Course Description

LAWS 8725
Advanced Topics in American Indian Law
General Description:
Explores a variety of current issues related to American Indian Law. The topics will change to reflect the subjects that emerge at each time that the seminar is offered. Some examples of topics considered in this seminar include legal protections for American Indian religion and culture, cultural property, Tribal law, gaming law, and Native American natural & cultural resources law.

Select Term:



LAWS 8725-001

Instructor(s): Kristen Carpenter

Credits: 2

Meeting Times & Locations:
   Tue   4:15 PM - 5:55 PM   WOLF 303

Description:
Cultural Property Law Seminar
Course Description

This seminar is devoted to the study of cultural property, meaning those things, both tangible and intangible, that are of such great and particular significance to the identity, experience, or survival of a people that they may deserve legal protection. From disputes about American Indian graves to the looting of the National Museum of Iraq, the seminar will consider contemporary cultural property claims against an emerging international and domestic legal framework of treaties, conventions, statutes, regulatory, and decisional law. The seminar will examine such questions as: Can cultural property be protected under existing real and intellectual property law?

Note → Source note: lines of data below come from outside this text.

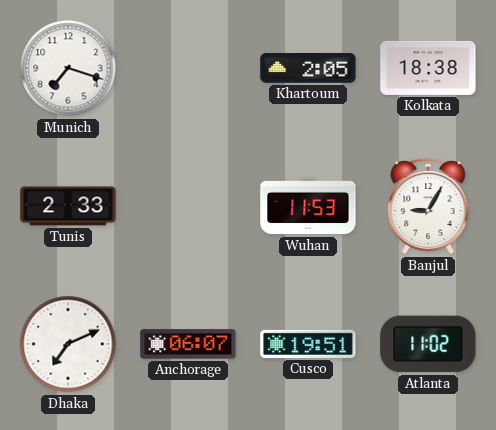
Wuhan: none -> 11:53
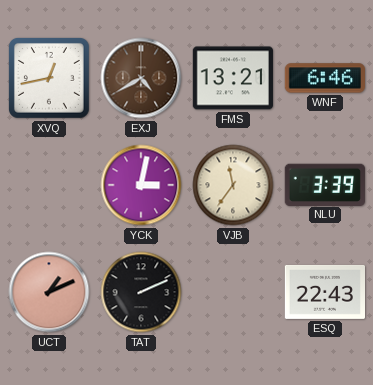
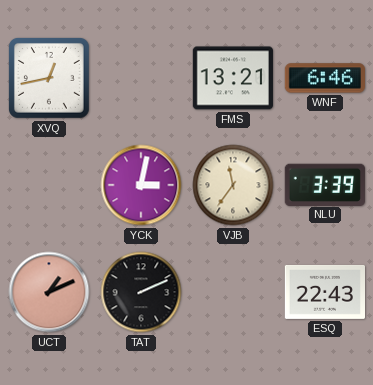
EXJ: 4:40 -> none
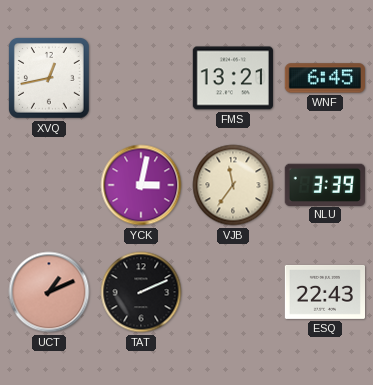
WNF: 6:46 -> 6:45
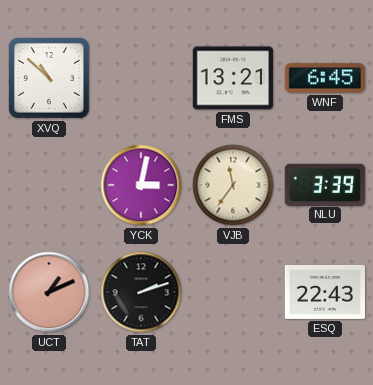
XVQ: 12:43 -> 10:52
TAT: 2:11 -> 2:12
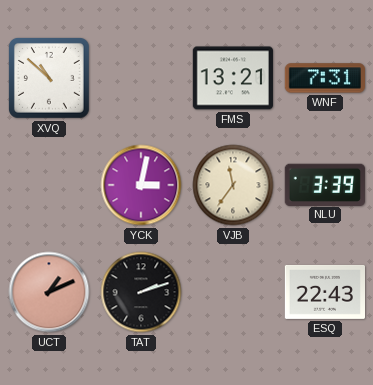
WNF: 6:45 -> 7:31
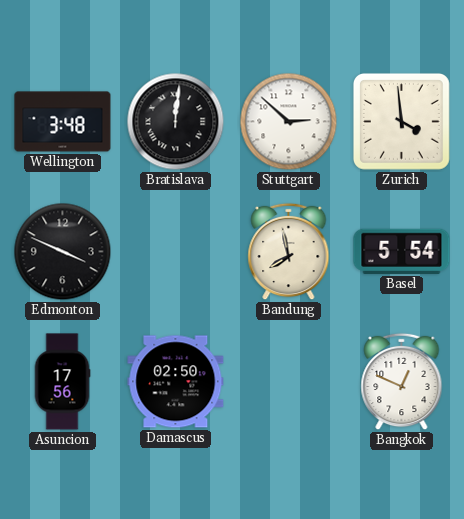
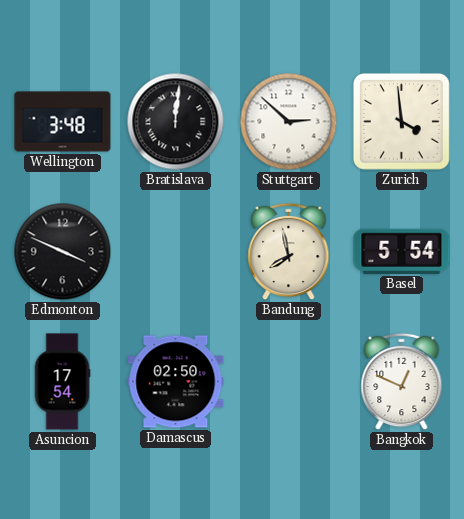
Asuncion: 17:56 -> 17:54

How do cultural property claims relate to civil and human rights? To what extent should a group's cultural interests be balanced against competing claims of free speech, scientific research, and the concept of the “cultural commons”? How should parties practically approach cultural property disputes as a matter of custom, governance, negotiation, or litigation? Although the seminar will examine the cultural property of groups in general, it will emphasize indigenous peoples, with particular exposure to the law on American Indian sacred sites, language, religion, arts, and traditional knowledge. After introductory material and several guest speakers, each student will select a paper topic and devote much of the semester to research, writing, and presenting the paper.